Given passage:
Lab Results & Medical Records Data Breach

nTreatment, a firm specializing in technology for the management of electronic health records and patient information for physicians and mental health professionals, inadvertently made thousands of confidential health records accessible online due to a lack of password protection on one of its cloud servers.

The cloud storage server, operating on the Microsoft Azure platform, held 109,000 files. A significant number of these files comprised laboratory test results originating from companies such as LabCorp, alongside medical histories, physician’s clinical observations, insurance submissions, and other private health information pertaining to patients throughout the United States. This type of data falls under the category of protected health information as defined by the Health Insurance Portability and Accountability Act (HIPAA), and violations of HIPAA regulations can lead to substantial financial penalties.

The data was not secured through encryption, and the vast majority of the sensitive files were directly accessible through a web browser. The compromised records included information relating to pediatric patients.

TechCrunch discovered the exposed data during a separate research project. Initially, the owner of the storage server was unknown, but a review of the electronic health records by TechCrunch to determine the source of the data leak revealed connections to doctors, psychiatrists, and healthcare personnel affiliated with hospitals and networks that utilize nTreatment’s services. The server also contained internal company documentation, including a confidentiality agreement with a prominent pharmaceutical provider.

Assignment A:
How many files did the unprotected cloud server hold, according to the nTreatment breach article?
Assignment B:
Write what comes next in the nTreatment breach article, starting after its last sentence.
The lines after this have nothing to do with the nTreatment breach article.

Data records:
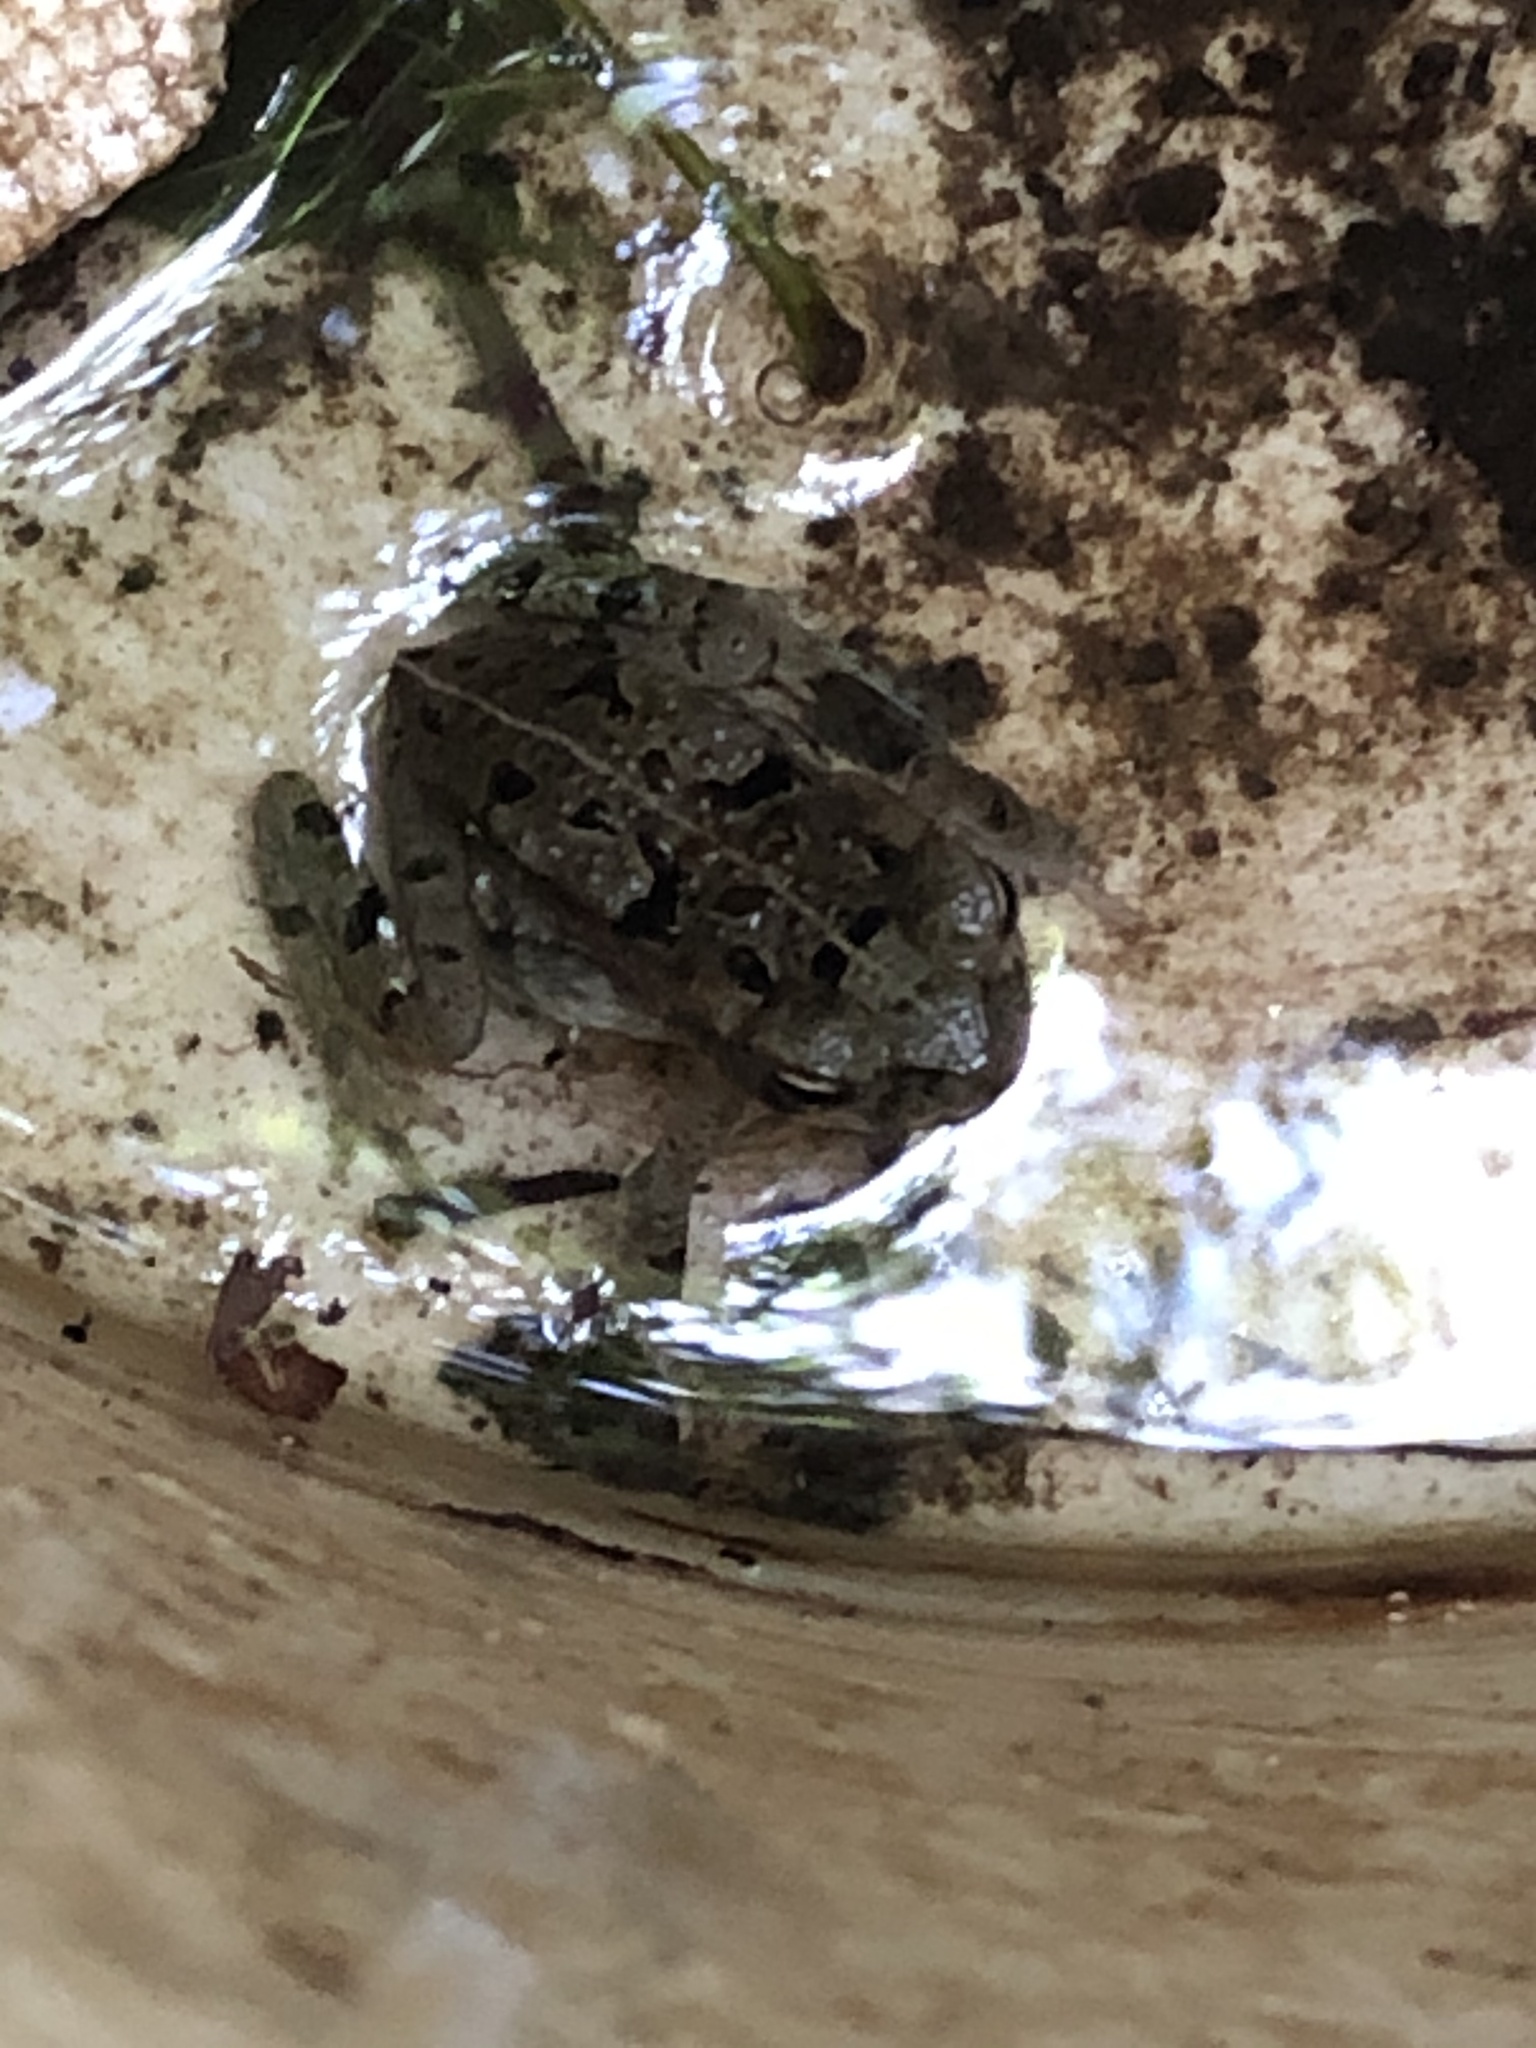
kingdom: Animalia
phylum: Chordata
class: Amphibia
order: Anura
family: Bufonidae
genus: Rhinella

Exercise response A:
109,000 files.

Exercise response B:
The data was secured following contact from TechCrunch on Monday. In a statement, nTreatment co-founder Gregory Katz described the server as being “utilized for general storage purposes,” but did not specify the duration of the exposure.

Mr. Katz stated that the company would inform impacted healthcare providers and relevant regulatory bodies about the security incident.

This incident represents the most recent in a growing number of cases involving the unauthorized disclosure of medical data. Previously this year, a vulnerability in LabCorp’s website resulted in the exposure of numerous lab results, and reports have surfaced regarding the widespread availability of medical imaging data on the internet.